After that, it's down to business: out of the car, and into the grim alleyways of the shanty to pursue the fleeing baddies on foot. Trashcans and tenements, chicken wire and old tyres: it's hardly a first for a videogame, but the sense of activity going on around Sanderson is unsurpassed. Good old Soap is on the radio, barking orders and providing a nice layer of cockney backchat, while enemies scatter away from gunfire and take up positions on overhead walkways.
Throughout, Infinity Ward lays on the claustrophobia with a series of great false scares, one of which, featuring a barking dog snapping away beyond a chain link fence, provides such a shock that I almost spit coffee all over my notepad, which would have been something of a tragedy, as it was the last one in my secret stash, and Paperchase has stopped bloody making the only kind I like.
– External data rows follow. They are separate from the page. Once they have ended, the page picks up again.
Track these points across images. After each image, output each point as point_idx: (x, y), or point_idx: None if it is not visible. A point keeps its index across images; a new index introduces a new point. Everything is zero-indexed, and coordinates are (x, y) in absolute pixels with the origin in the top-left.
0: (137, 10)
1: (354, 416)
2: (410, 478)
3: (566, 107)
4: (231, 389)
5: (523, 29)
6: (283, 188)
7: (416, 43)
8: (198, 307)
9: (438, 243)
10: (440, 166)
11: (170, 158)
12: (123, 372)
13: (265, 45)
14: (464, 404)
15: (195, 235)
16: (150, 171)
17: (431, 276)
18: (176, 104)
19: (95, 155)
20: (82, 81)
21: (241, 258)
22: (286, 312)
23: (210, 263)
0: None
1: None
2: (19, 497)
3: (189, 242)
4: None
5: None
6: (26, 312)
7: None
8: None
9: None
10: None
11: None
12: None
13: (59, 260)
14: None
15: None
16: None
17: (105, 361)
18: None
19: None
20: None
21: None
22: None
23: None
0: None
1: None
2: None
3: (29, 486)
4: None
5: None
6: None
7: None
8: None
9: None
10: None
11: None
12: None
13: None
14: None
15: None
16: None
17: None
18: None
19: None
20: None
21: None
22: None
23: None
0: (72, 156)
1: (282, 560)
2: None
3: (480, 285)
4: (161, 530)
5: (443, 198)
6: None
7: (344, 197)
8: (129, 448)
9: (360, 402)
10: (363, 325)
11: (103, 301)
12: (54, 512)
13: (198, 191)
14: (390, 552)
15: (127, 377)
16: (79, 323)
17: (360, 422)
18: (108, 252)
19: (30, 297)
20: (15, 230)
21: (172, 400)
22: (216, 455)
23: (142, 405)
In amongst the chaos, the frantic chase, and Soap's impossible orders to capture the target alive, there's always just enough time to spot the various things Infinity Ward is getting right - the space within each encounter to tackle every enemy a variety of ways, or animation details like the underhanded grenade fling, or the way Sanderson's hands casually knock one clip out of the gun as they replace it with the next - and when it's all over and the mission's run its course, I look down to discover that what felt like 30 seconds of single-player has actually been five or 10 minutes.
For most of us, the wait to find out what happens next is nearly over. For Bowling and the rest of Infinity Ward, however, this is a much-needed lull in the schedule: with release approaching, the team that went from COD4 straight into Modern Warfare 2 without skipping a beat is getting something of a holiday.
It will all be fairly short-lived, however. "When the game does get out to the public, it all starts up again," smiles Bowling. "We'll be playing every night, watching the lobbies, checking Twitter and hearing the feedback, as well as going directly to our community and just asking: what do you think? What do you want?
"Based on that feedback, the entire team will go back and start creating post-launch content: the things people want more of. In our heads we might think we'll just be releasing more stuff for standard multiplayer, but the Spec Ops could turn into something no-one expected it to be, and people could be saying, 'We love this stuff: we want more Stealth missions, we want more Elimination missions!' You can be sure we'll be focusing our attention on what people actually want."
All of which means that, in some small way, this Christmas, a nice little chunk of one of gaming's biggest franchises rests in your hands.
Modern Warfare 2 is due out for PC, PS3 and Xbox 360 on 10th November.